Malam ini Ardi duduk di tepi ranjang kasur, memandang kembali gitar tua yang masih bergeming tergantung di dinding kamar. Sudah berminggu-minggu sejak terakhir ia menyentuhnya. Tangannya sekarang terasa gatal untuk kembali memetik senar, tapi hatinya terasa terlalu berat. Ardi mencoba mengingat kapan terakhir kali merasa bahagia dengan musiknya, tapi ingatan itu seperti kabur memudar, terusir oleh bayang-bayang pertengkaran kedua orang tuanya.
Dari luar kamar, ia samar mendengar suara Sang Ibu yang sedang berbicara di telepon. Suaranya terdengar tegang, dan Ardi pun dapat menebak siapa yang berada di ujung telepon tersebut—Sang Ayah. Pertengkaran mereka sudah menjadi hal biasa, tapi kali ini terdengar lebih serius. Ardi mencoba untuk mengabaikan, tetapi suara Sang Ibu yang semakin tinggi membuatnya tidak bisa tenang.
"Kamu pikir ini mudah buatku? Ardi juga anakmu! Kamu tidak bisa terus mengabaikannya!" teriak Sang Ibu, dengan suara yang penuh emosi.
Ardi merasakan sesak dalam dadanya, sebenarnya ia tidak ingin lagi mendengar teriakan pertengkaran dari mereka, terlebih lagi ia tidak ingin menjadi alasan pertengkaran mereka. Dengan cepat, ia mengenakan jaket dan bergegas keluar rumah, berharap udara segar bisa membersihkan seraya menjernihkan isi pikirannya.
Ia berjalan tanpa tujuan, melewati jalan-jalan yang dulu sering ia lewati bersama Sang Ayah. Tapi sekarang, semuanya terasa berbeda. Toko-toko yang dulu ramai sekarang terlihat sepi, dan taman tempat ia sering bermain kini dipenuhi daun-daun kering.
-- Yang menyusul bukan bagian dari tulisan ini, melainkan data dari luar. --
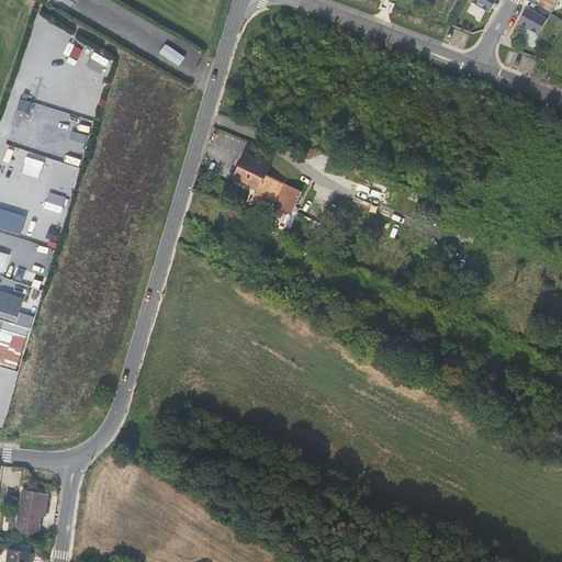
[(470,0),(490,12),(495,0),(470,0)]
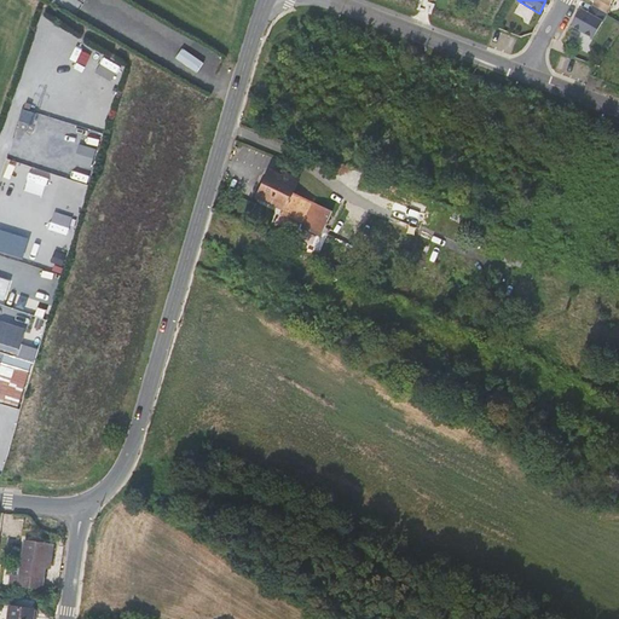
[(595,0),(593,5),(607,13),(612,5),(611,5),(612,0),(595,0)]
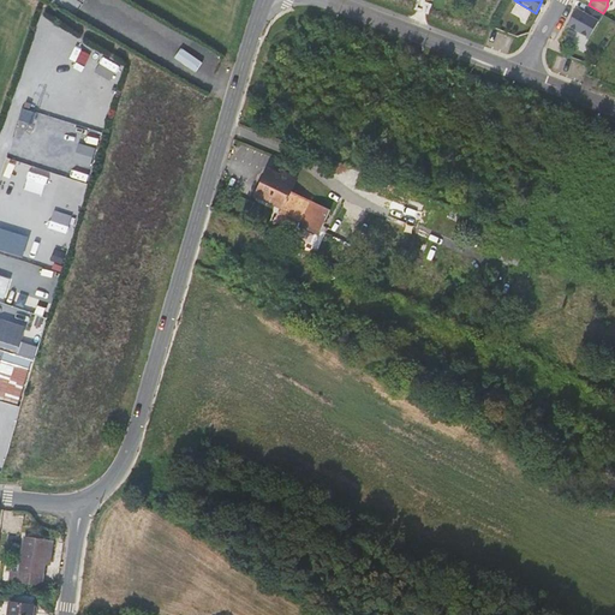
[(603,13),(589,5),(585,13),(577,9),(567,25),(590,37),(603,13)]
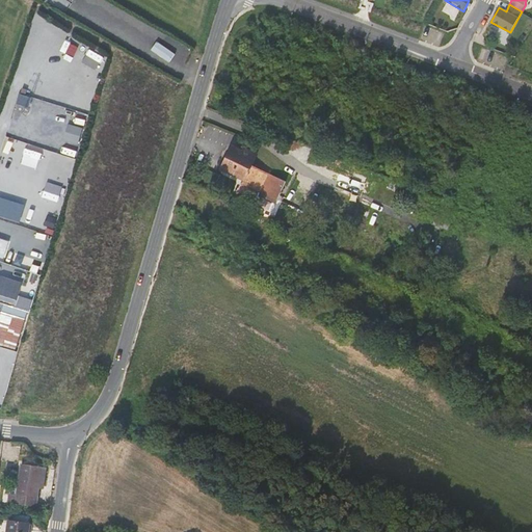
[(63,52),(76,56),(80,45),(68,41),(63,52)]
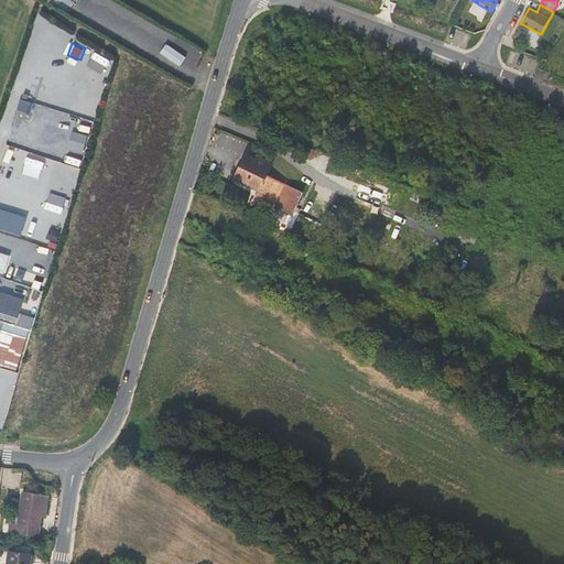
[(91,51),(86,65),(104,72),(109,57),(91,51)]
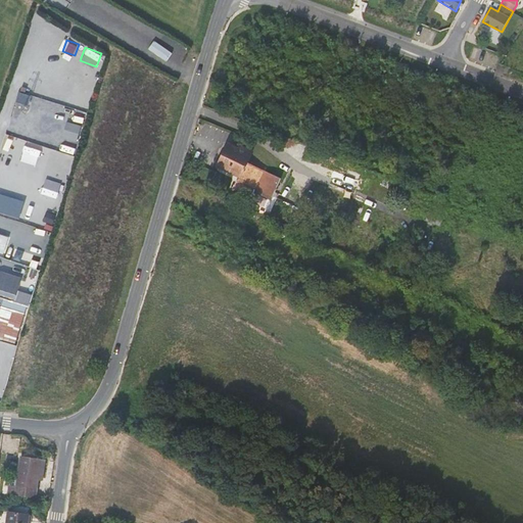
[(20,91),(17,101),(28,104),(31,95),(20,91)]
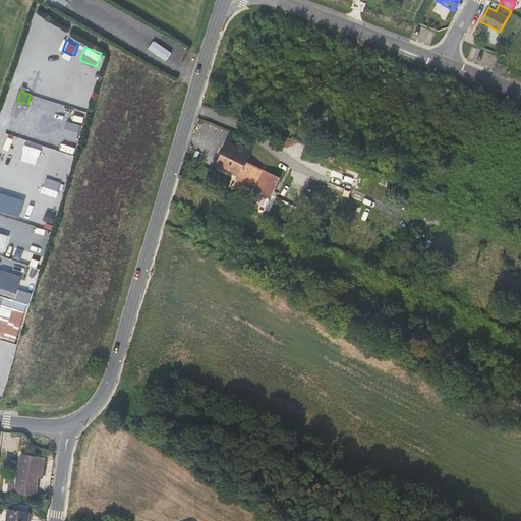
[(238,149),(227,143),(217,165),(239,176),(237,179),(242,182),(240,185),(244,187),(246,183),(254,187),(252,191),(270,199),(280,179),(245,163),(250,151),(239,146),(238,149)]
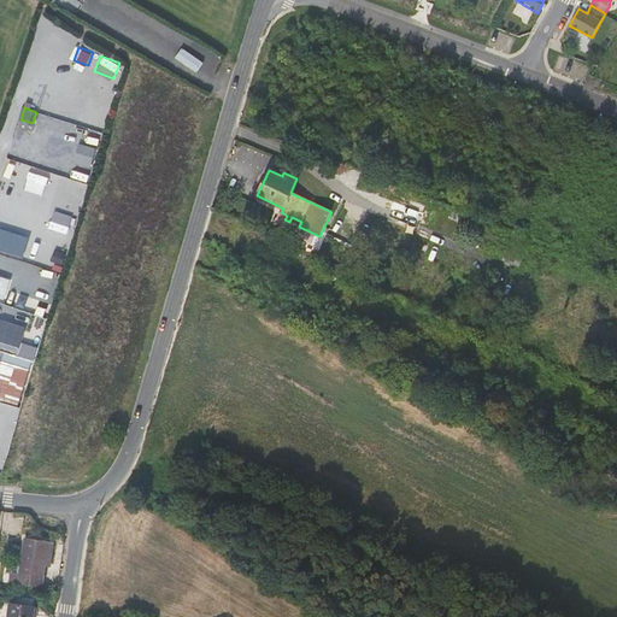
[(0,299),(6,300),(12,277),(0,274),(0,299)]
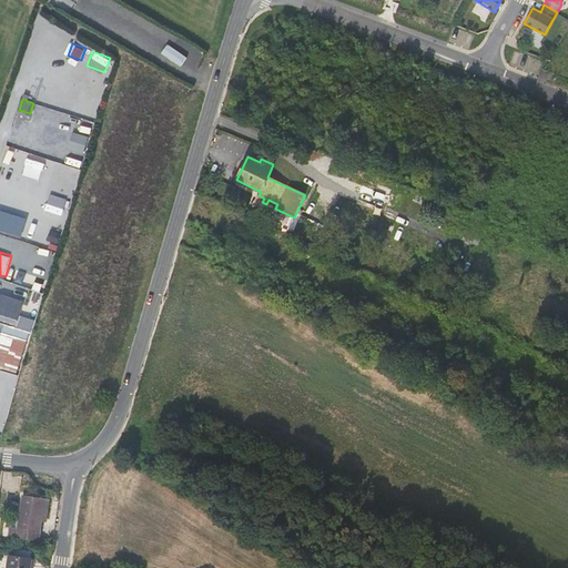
[(0,338),(0,367),(20,373),(34,318),(16,313),(18,304),(0,298),(0,320),(4,322),(0,338)]
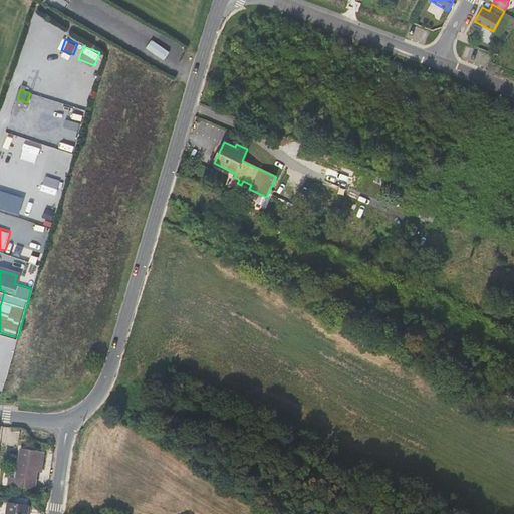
[(16,478),(15,487),(36,489),(39,471),(42,451),(20,448),(16,478)]
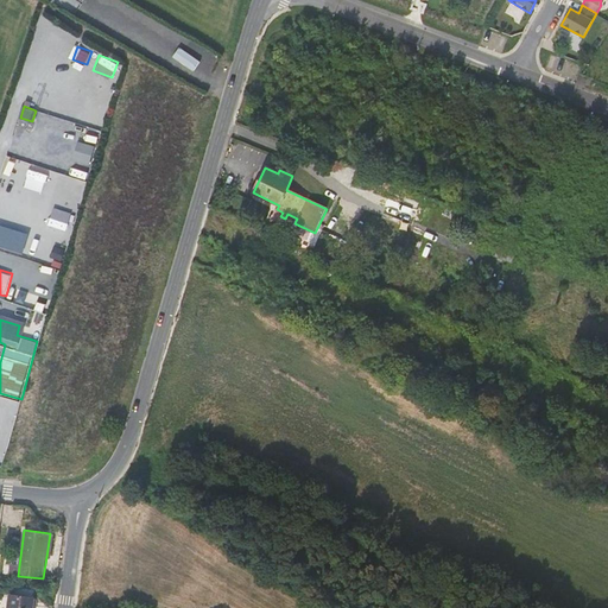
[(8,575),(18,576),(19,565),(11,563),(8,575)]
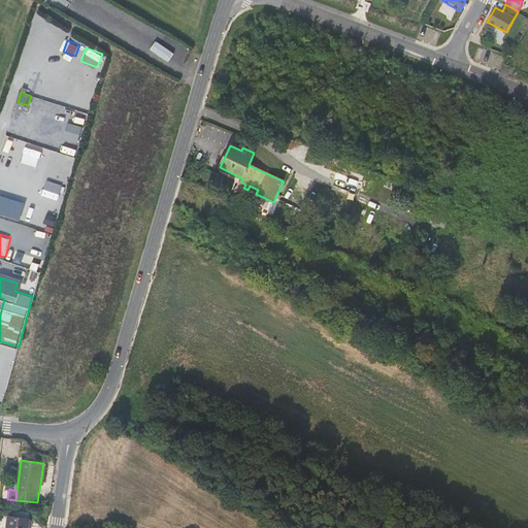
[(7,527),(28,527),(29,519),(9,517),(7,527)]
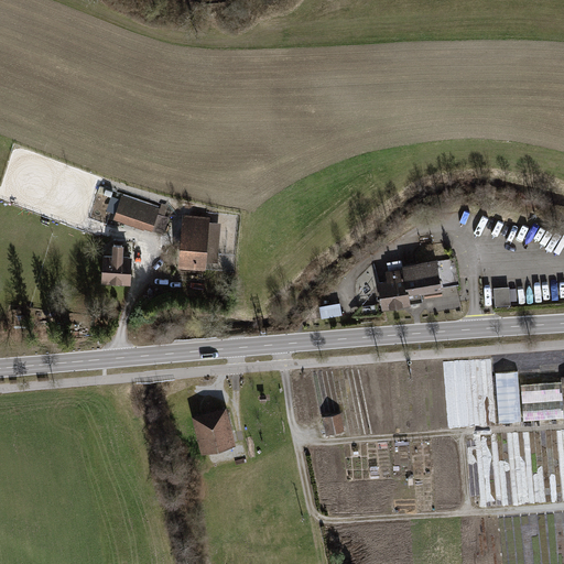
[(122,195),(114,221),(152,235),(161,208),(122,195)]
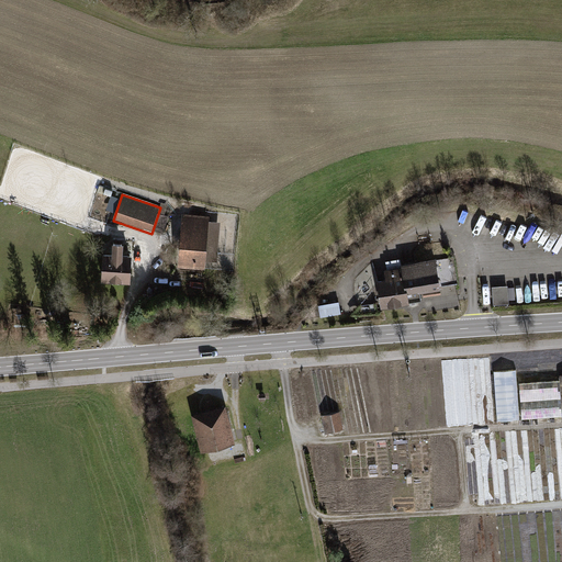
[(208,218),(179,216),(176,268),(204,270),(205,262),(216,262),(218,226),(208,225),(208,218)]
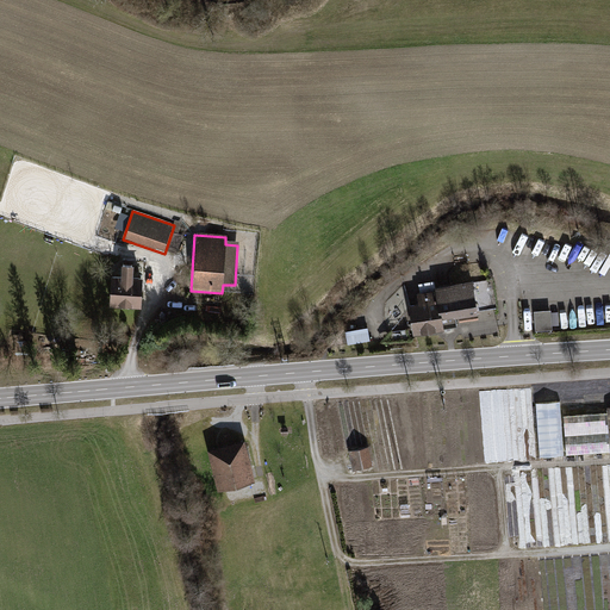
[(117,277),(107,277),(107,307),(137,307),(137,272),(131,273),(131,266),(117,266),(117,277)]
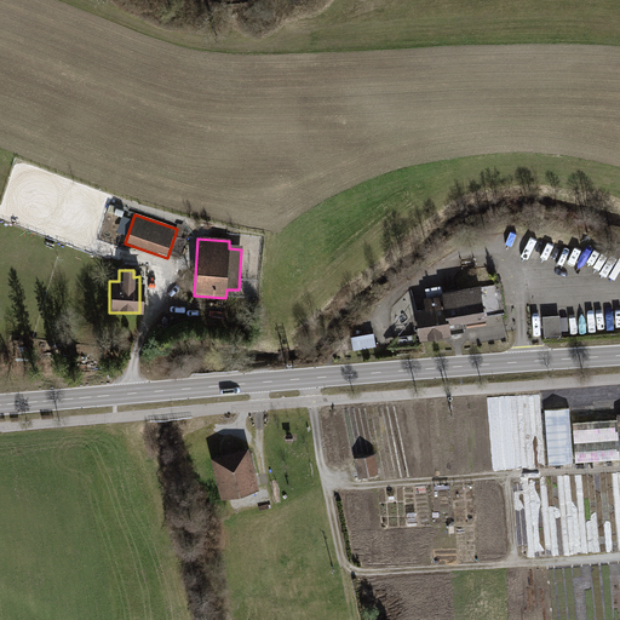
[(419,298),(420,309),(412,311),(417,344),(452,338),(449,327),(506,317),(501,285),(442,294),(419,298)]
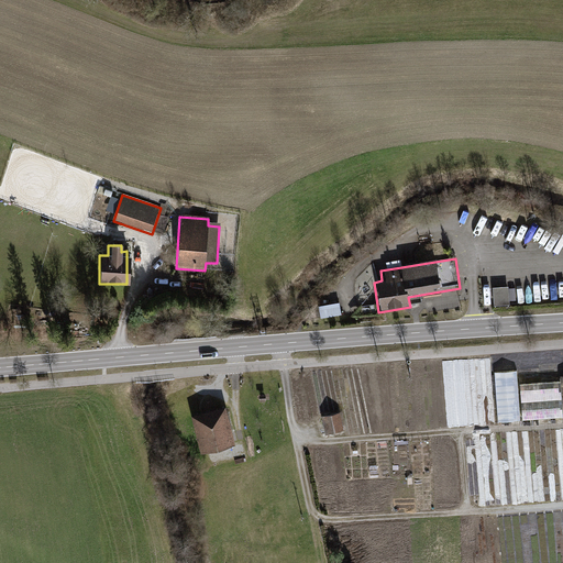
[(509,285),(494,285),(494,304),(510,304),(509,285)]
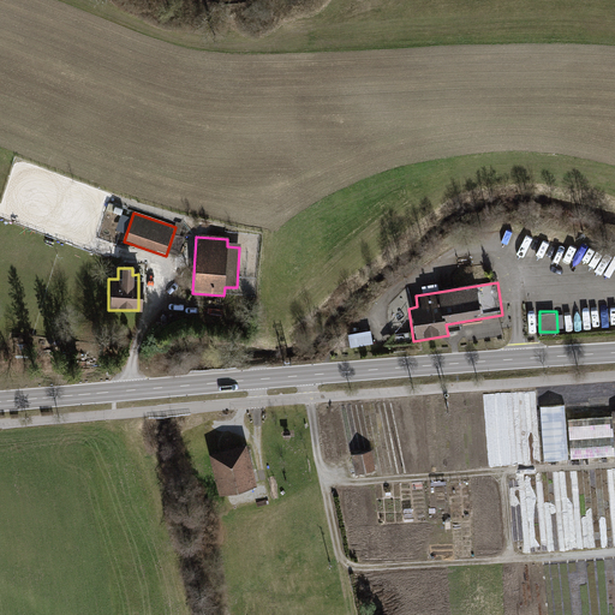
[(352,346),(374,341),(371,328),(350,333),(352,346)]
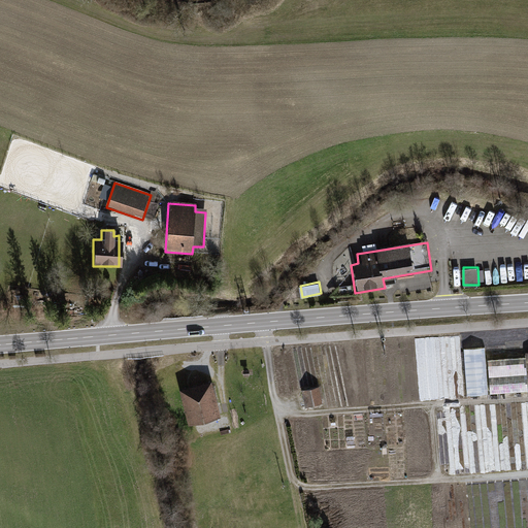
[(485,348),(464,350),(467,396),(489,394),(485,348)]
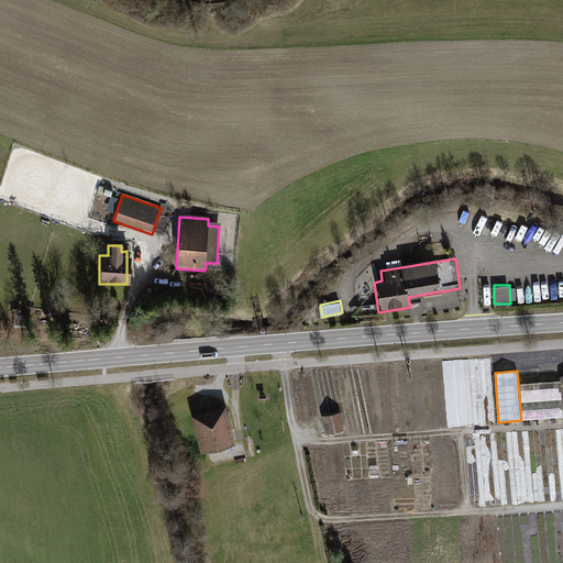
[(562,414),(561,382),(520,385),(523,420),(562,417),(562,414)]
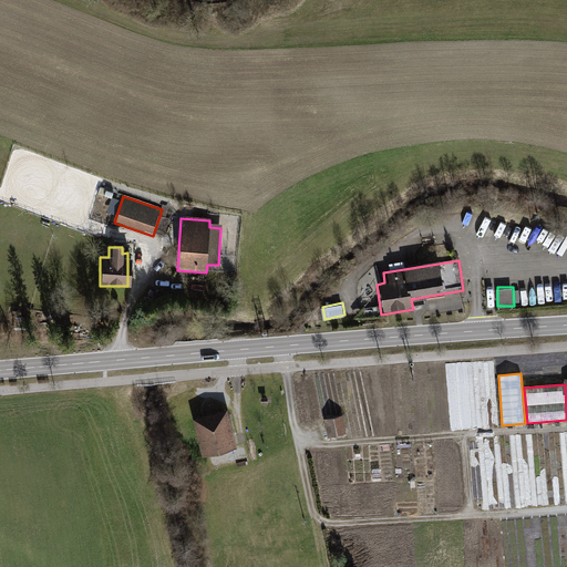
[(228,410),(193,419),(203,456),(238,447),(228,410)]
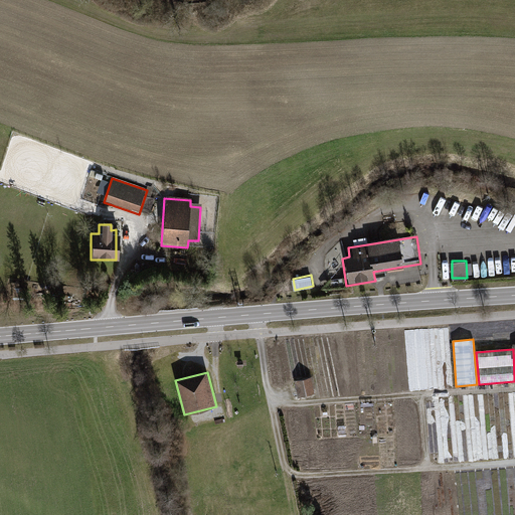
[(312,377),(296,381),(299,396),(315,393),(312,377)]
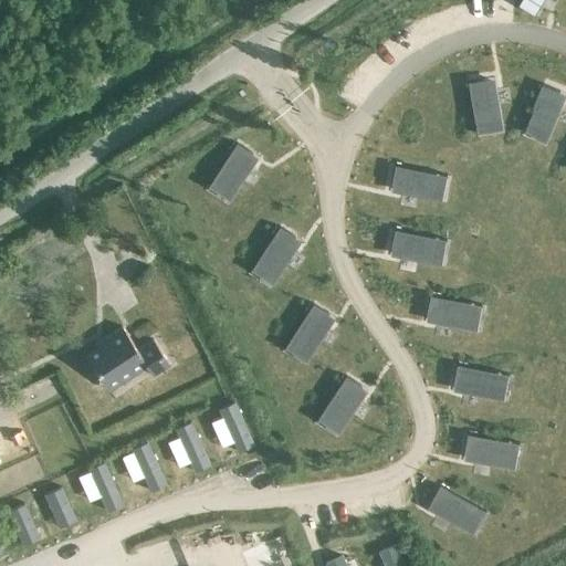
[(521,0),(516,8),(532,18),(543,0),(521,0)]
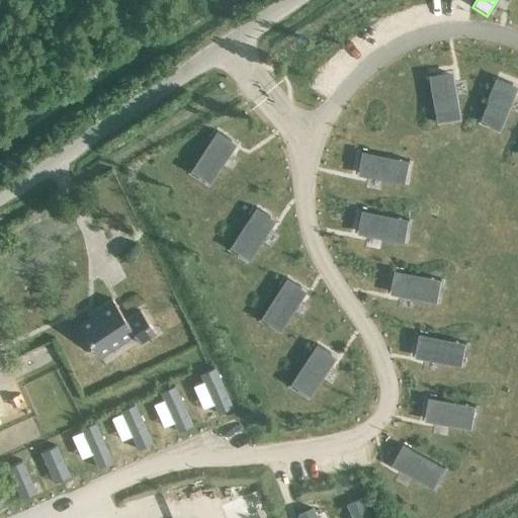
[(459,121),(451,74),(428,78),(436,125),(459,121)]
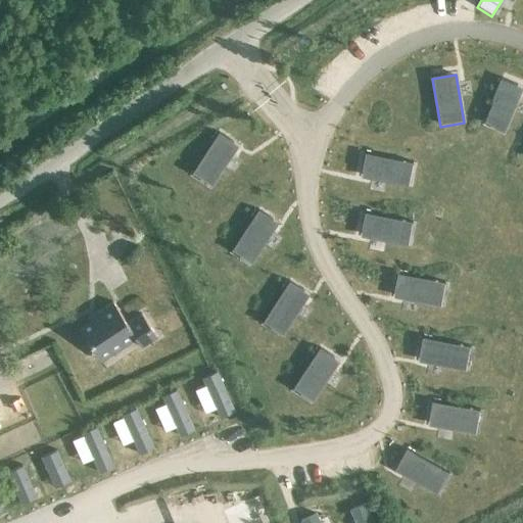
[(506,135),(522,91),(522,88),(502,80),(483,126),(506,135)]
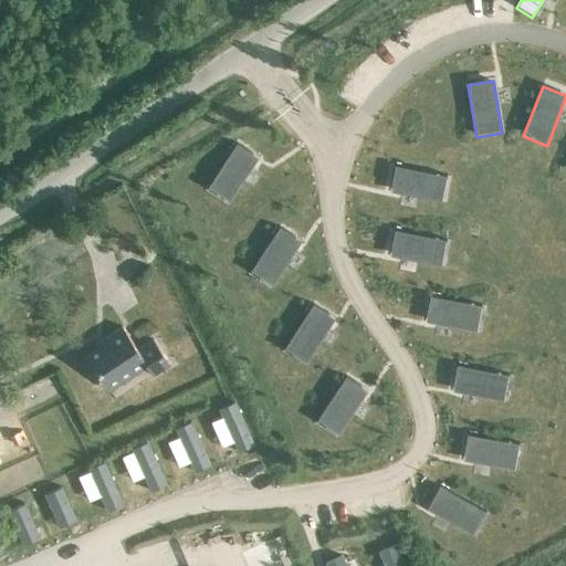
[(228,203),(257,159),(234,146),(207,189),(228,203)]
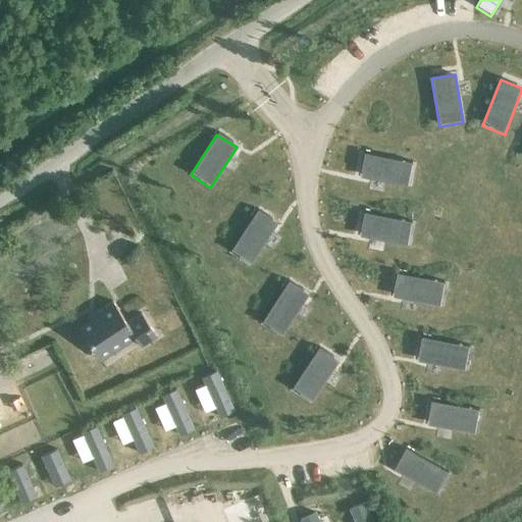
[(405,188),(410,164),(364,156),(360,179),(405,188)]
Ardi merasa seperti hidup di dunia yang asing, di mana tidak ada yang benar-benar ia kenal.
Tiba-tiba, handphonenya berdering. Lagi-lagi, Sang Ayah. Ardi menghela napas sebelum mengangkat telepon tersebut.
"Ardi, nak, ayah di depan rumah. Ayo, kita pergi makan malam," suara Sang Ayah terdengar bersemangat, tetapi Ardi dapat menangkap kegelisahan di balik suara Sang Ayah.
"Ayah, aku... aku lagi nggak enak badan," bohong Ardi, mencoba untuk menghindari konflik.